Image 5: 12 Herend Cornucopia pattern porcelain dinner plates
William Bunch Auctions & Appraisals, Chadds Ford, PA (September 2009)
Estimate: $2,000-$3,000
Realized Price: $2,100

Image 6: Hungarian Herend Cornucopia Polychrome Porcelain Soup Tureen, Cover and Undertray
Sloans & Kenyon, Chevy Chase, MD (June 2015)
Estimate: $1,200-$1,500
Realized Price: $650

Herend Vases

Beyond full porcelain dinnerware services, Herend also created a wide variety of smaller decorative pieces. One of the richest of these fields was that of vases, wherein collectors can find an incredibly variety of styles and shapes. Some of the most captivating are the antique and vintage Herend porcelain vessels that feature rich emulations of Eastern styles. These range from the ‘Babur’ pattern that incorporated scenes inspired by sixteenth-century Persian miniatures to the Chinese-inspired ‘Kagoshima’ pattern that emulates elements of ancient Chinese landscape painting among richly colored decorations.

Five examples of Herend vases

Image 1: Herend, A Pair of Large Luxury Vases ‘Babur I’, Hungary c. 1985
Auctionata Paddle8 AG (June 2016)
Estimate: €6,000-€7,000
Realized Price: €6,000

Image 2: Herend, Porcelain Vase in the Imari Style, Hungary, 19th century
Auctionata Paddle8 AG (October 2013)
Estimate: €1,200-€1,500
Realized Price: €4,500

Image 3: Large Herend Covered Vase Modern 64cm high
Lyon & Turnbull (June 2013)
Estimate: £150-£250
Realized Price: £2,800

Image 4: A Herend ‘Kagoshima II” Lidded vase, circa 1995
Sotheby’s, Woollahra, Australia (October 2016)
Estimate: AUD3,000-AUD4,000
Realized Price: AUD3,660

Image 5: Herend, two cylindrical porcelain vases, Hungary, 20th century
Colasanti Casa d’Aste, Rome, Italy (April 2019)
Estimate: €400-€600
Realized Price: €350

Herend Figurines

Introduced in 1858, Herend porcelain figurines are a perennially popular collector’s item as they capture the beauty of of the brand’s craftsmanship while assuming more playful and diminutive forms.

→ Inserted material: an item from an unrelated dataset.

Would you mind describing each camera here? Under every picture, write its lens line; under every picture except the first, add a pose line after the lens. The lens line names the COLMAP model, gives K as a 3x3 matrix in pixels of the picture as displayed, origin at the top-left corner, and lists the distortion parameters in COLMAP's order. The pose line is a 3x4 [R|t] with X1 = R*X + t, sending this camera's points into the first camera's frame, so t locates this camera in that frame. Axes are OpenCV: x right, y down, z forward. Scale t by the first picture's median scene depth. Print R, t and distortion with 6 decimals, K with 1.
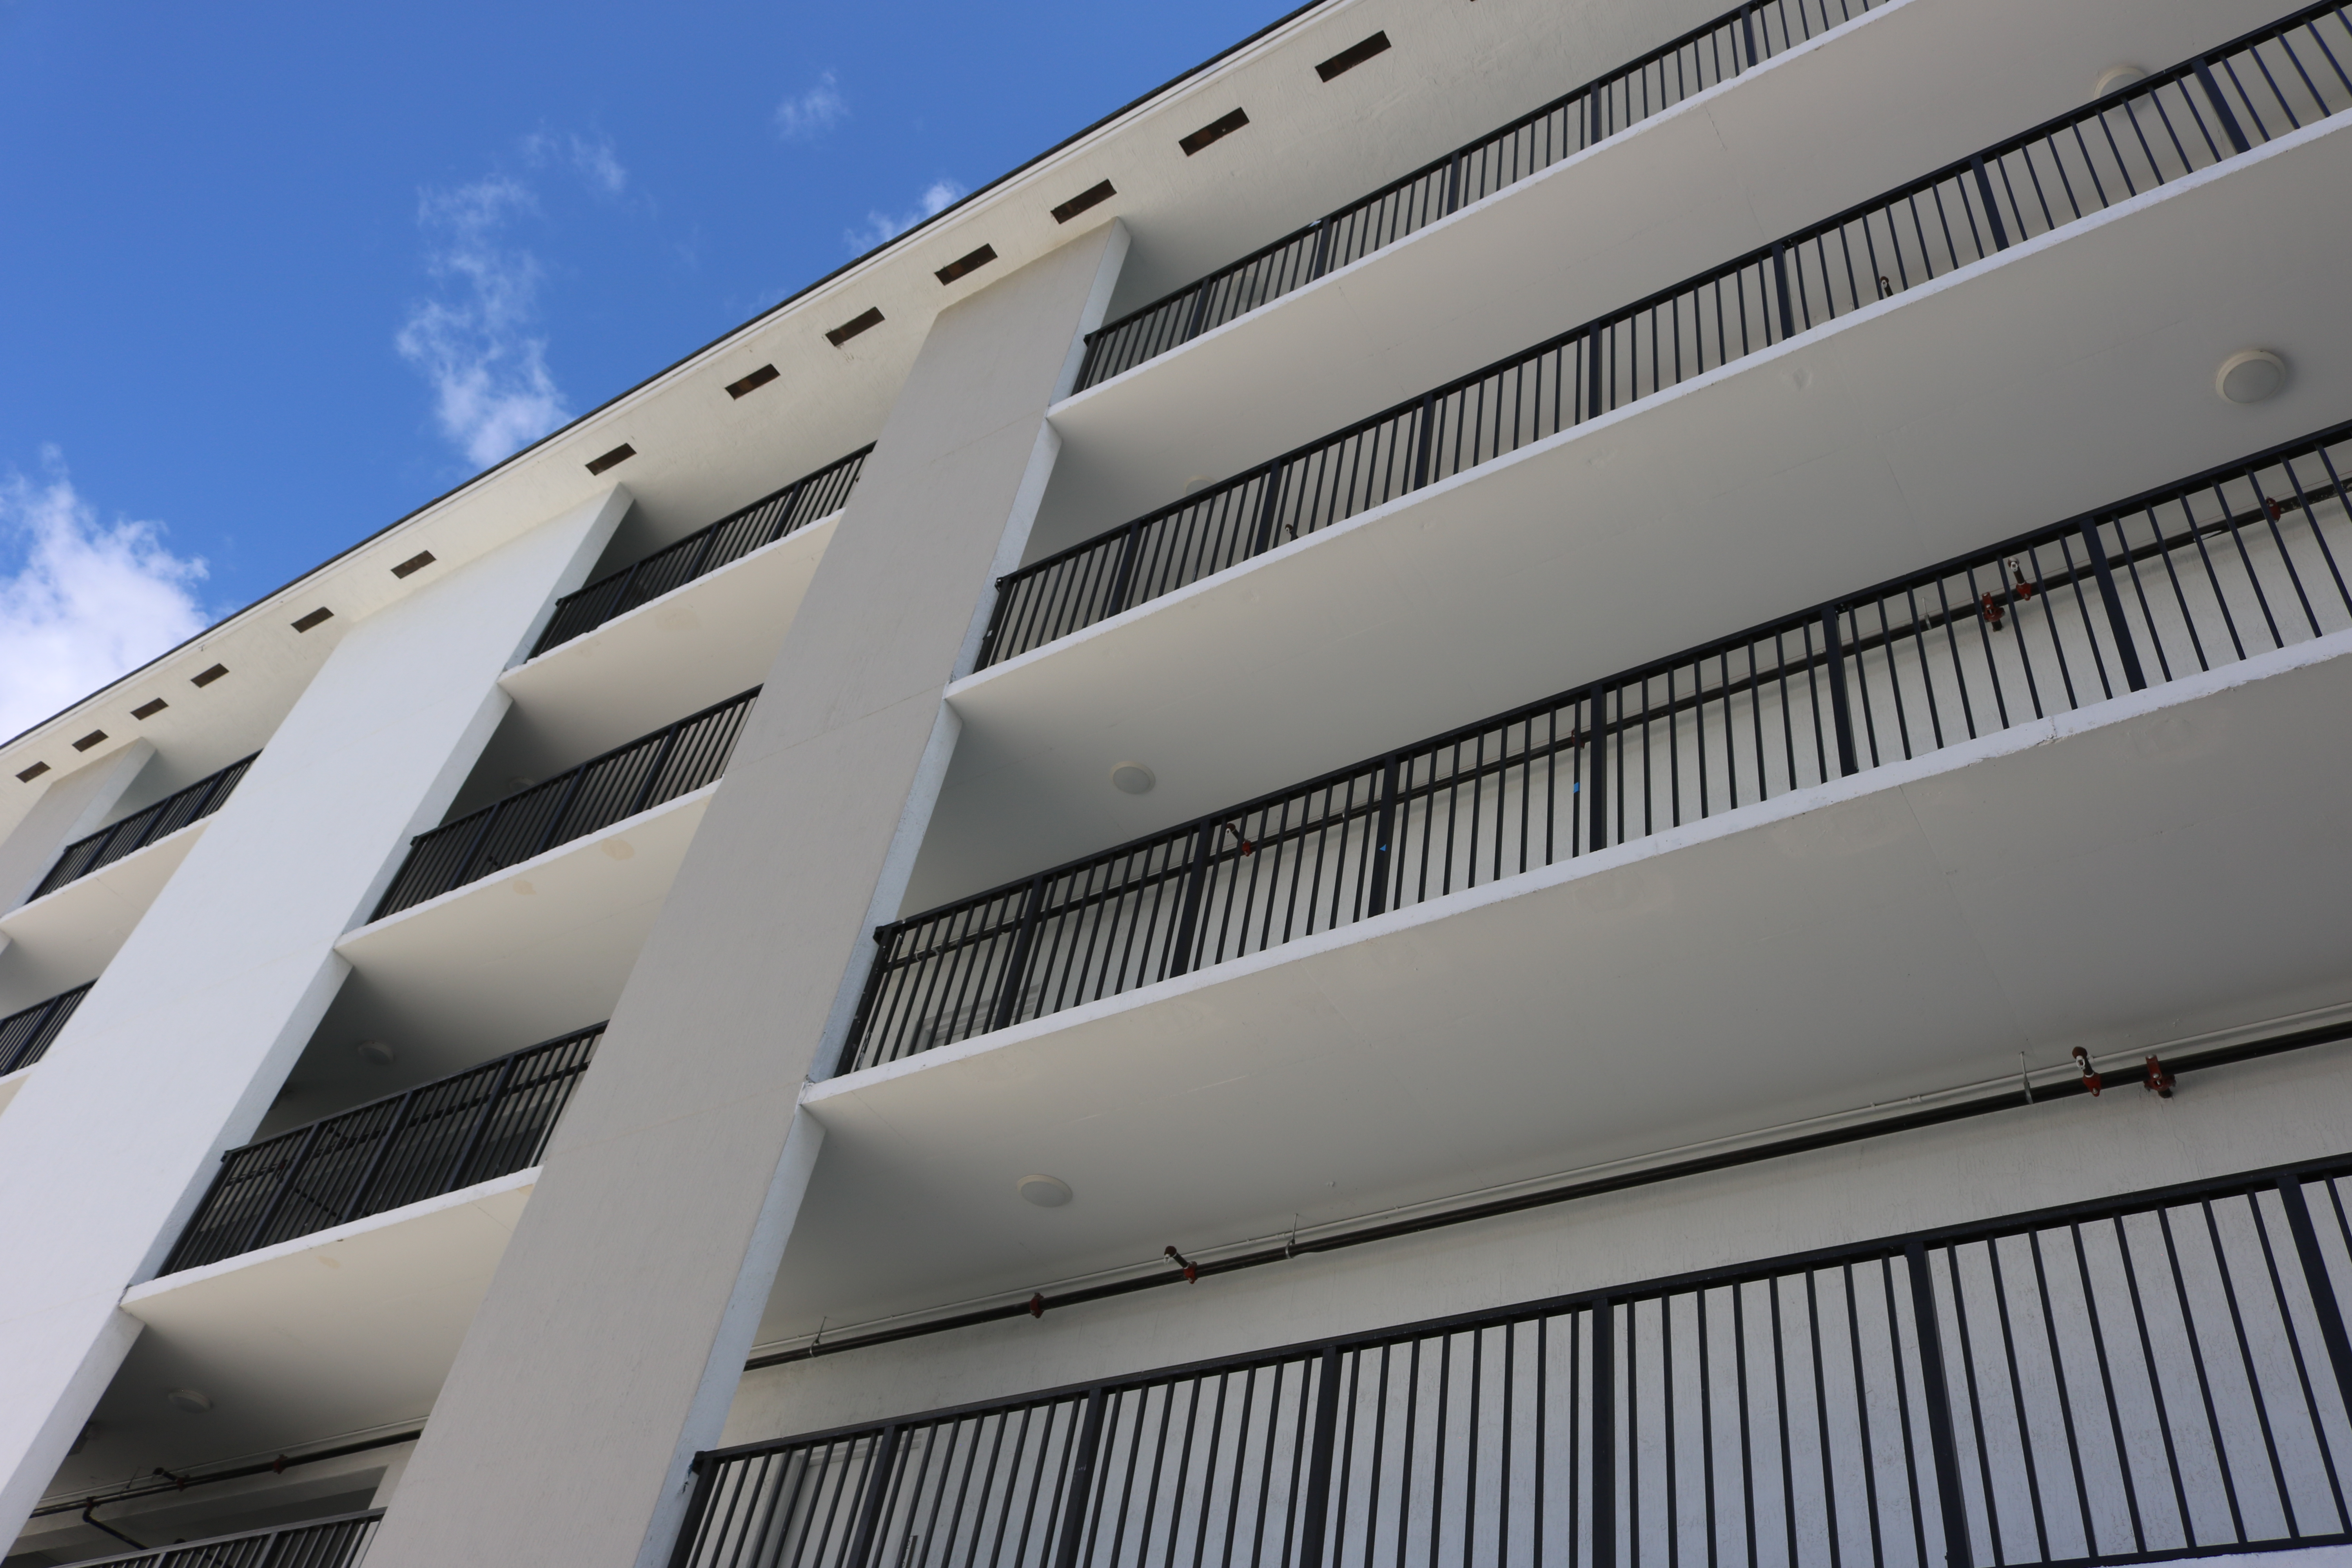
lens RADIAL K [[1958.7, 0, 1170.7], [0, 1958.7, 845.1], [0, 0, 1]] dist [0.008358, 0.002550]
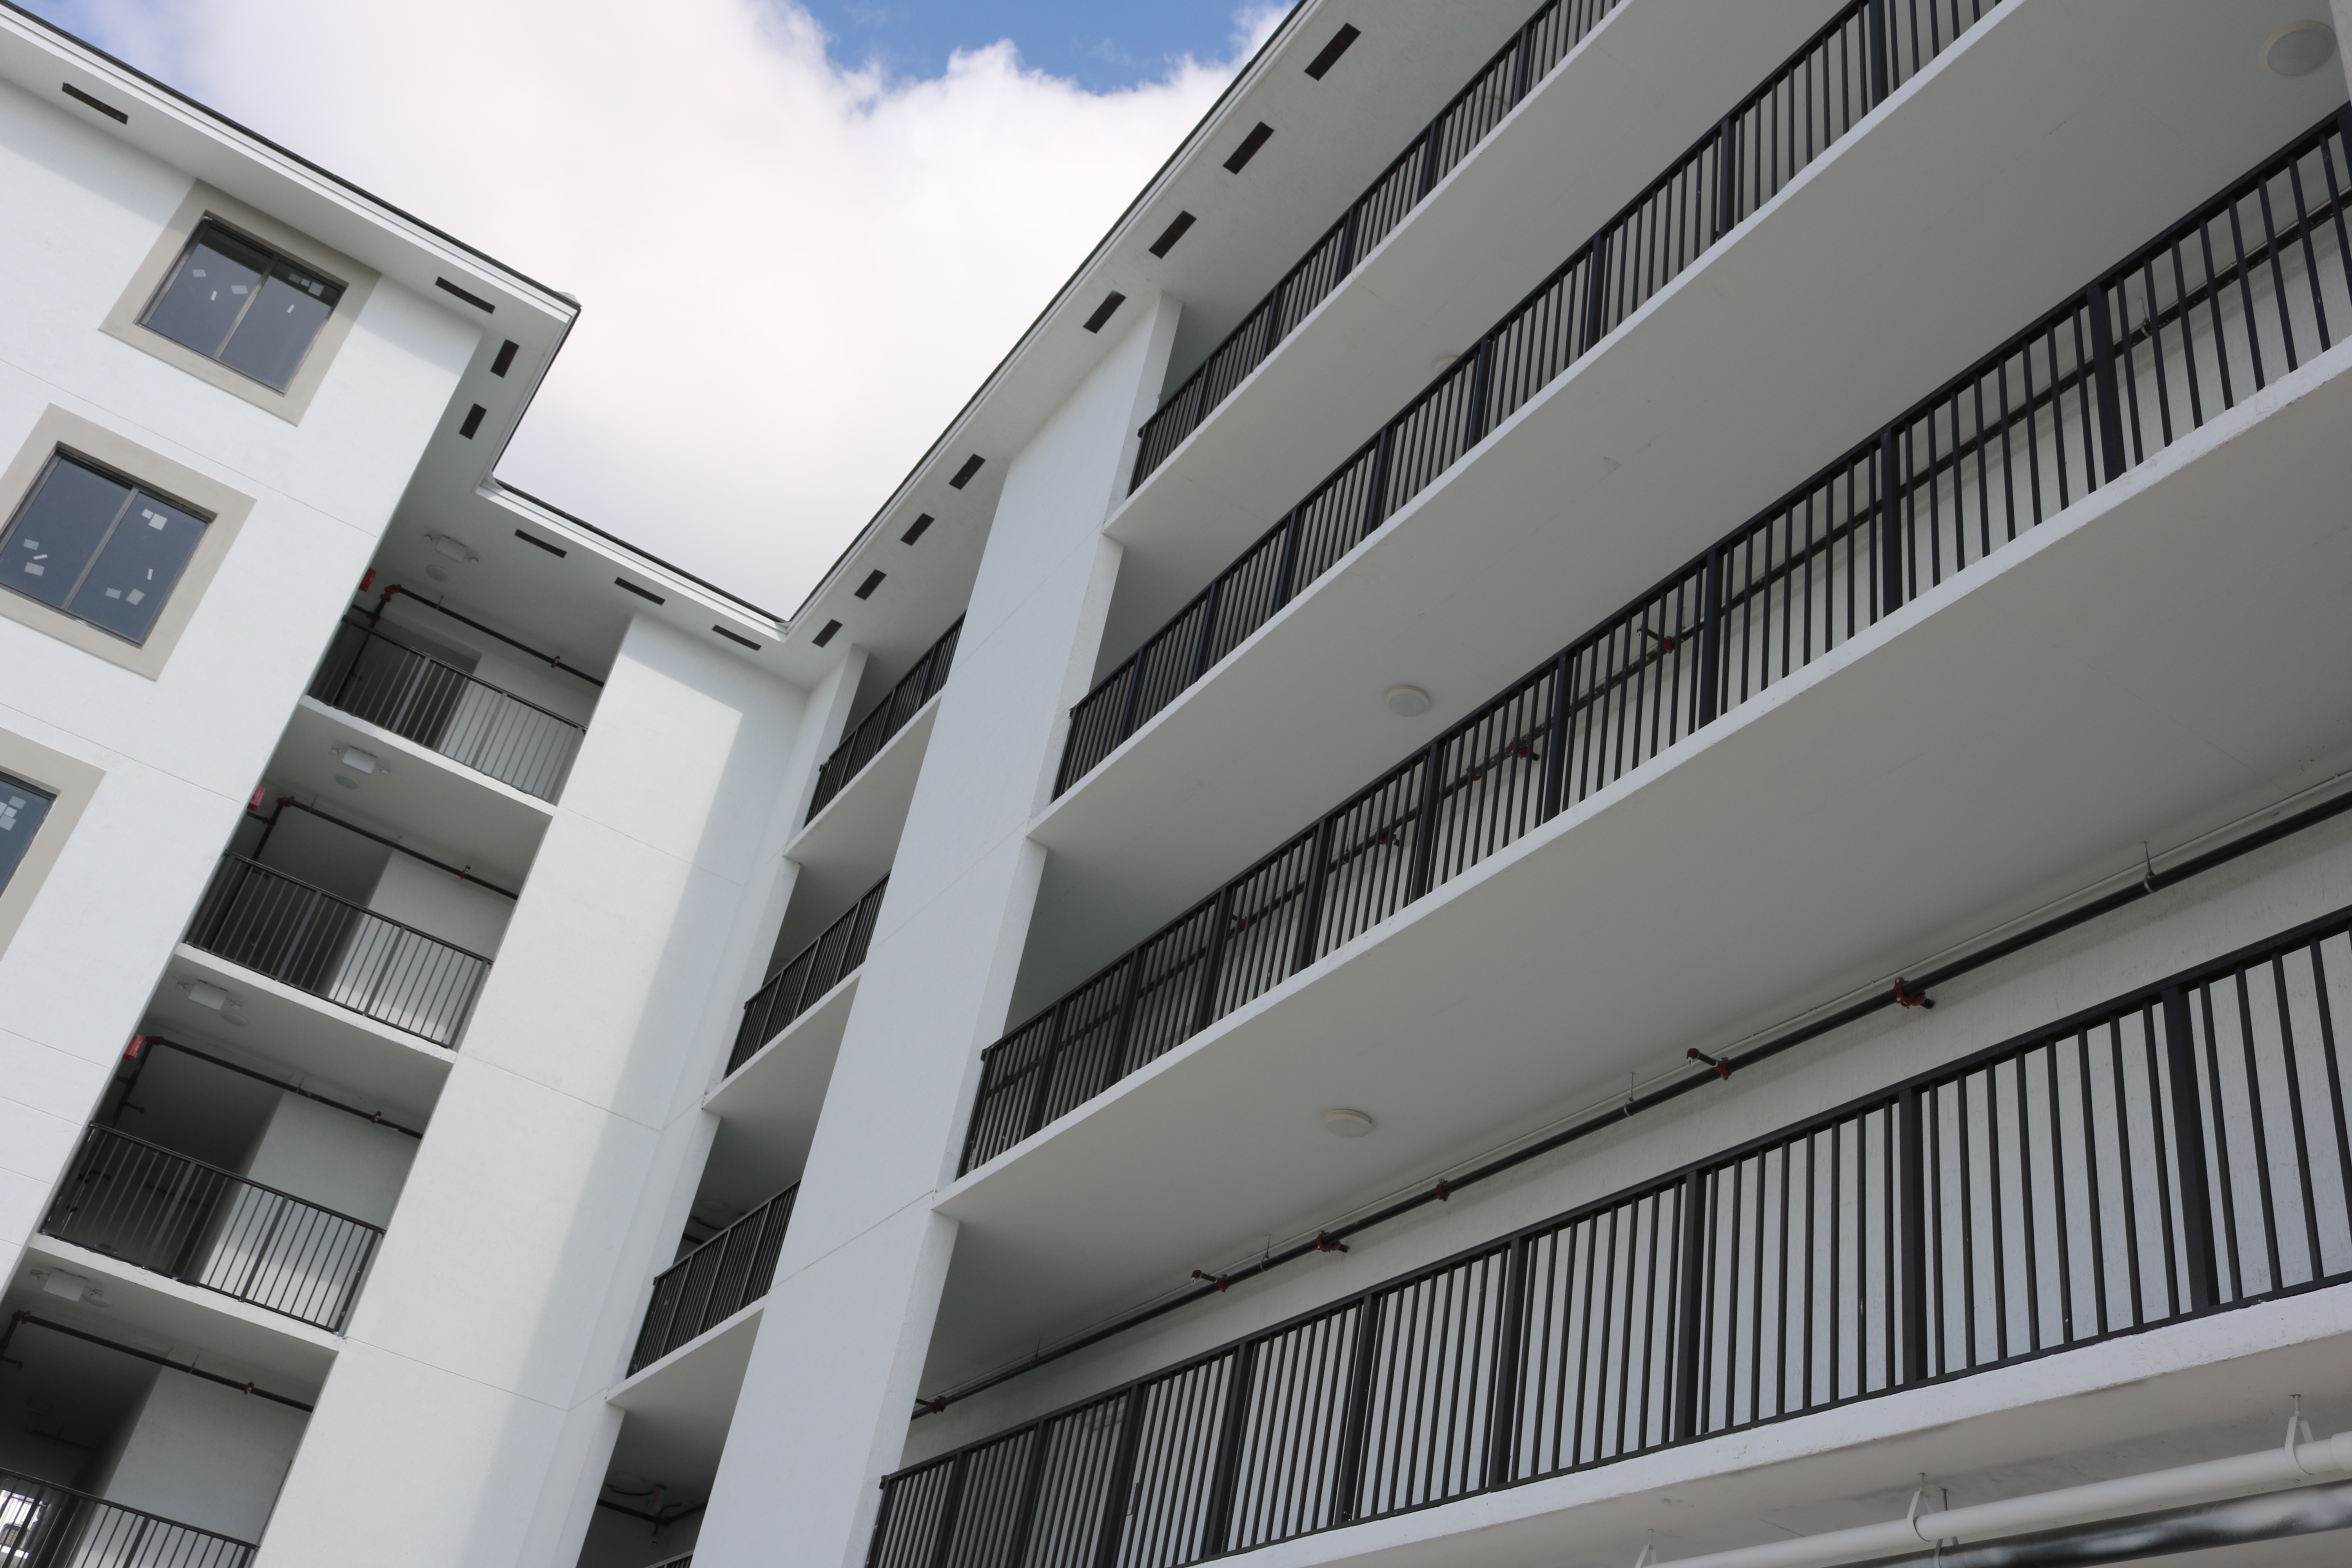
lens RADIAL K [[2139.7, 0, 1176.0], [0, 2139.7, 784.0], [0, 0, 1]] dist [0.000908, -0.006442]
pose [[0.903313, -0.252785, -0.346591, 0.217045], [0.288586, 0.955875, 0.054971, -0.072902], [0.317402, -0.149678, 0.936404, -0.126224]]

Herend figurines comprise characters and animals alongside rich colors and patterns to make them marvelous compliments to large porcelain collections or striking showpieces on their own.

Six examples of Herend china figurines

Image 1: A Collection of Herend Porcelain Animal Figurines
Leslie Hindman Auctioneers, Chicago, IL (February 2011)
Estimate: $400-$600
Realized Price: $2,318

Image 2: Unusual Set of Herend Hand-Painted Figurines
Constantine & Pletcher, Cheswick, PA (April 2013)
Estimate: $50-$100
Realized Price: $1,700

Image 3: Herend Figurine, Large Pair of Rust Fishnet Ducks
Ahlers & Ogletree Inc., Atlanta, GA (February 2019)
Estimate: $500-$700
Realized Price: $650

Image 4: Herend Lion and Lioness Figurine
Leland Little Auctions, Hillsborough, NC (February 2019)
Estimate: $25-$25,000
Realized Price: $600

Image 5: Lot of 8 Herend hand-painted porcelain figurines
Clars Auction Gallery, Oakland, CA (April 2019)
Estimate: $400-$600
Realized Price: $550

From its early days as one of the key porcelain purveyors to Europe’s aristocratic circles, Herend porcelain reflects the legacy of exceptional craftsmanship and artistry that has helped secured its enduring status today as one of the most esteemed makers. Collectors who recognize this brilliance can achieve a collection of Herend china at a variety of price points, making it a brand both historically important and accessible among today’s market for antique and vintage porcelain.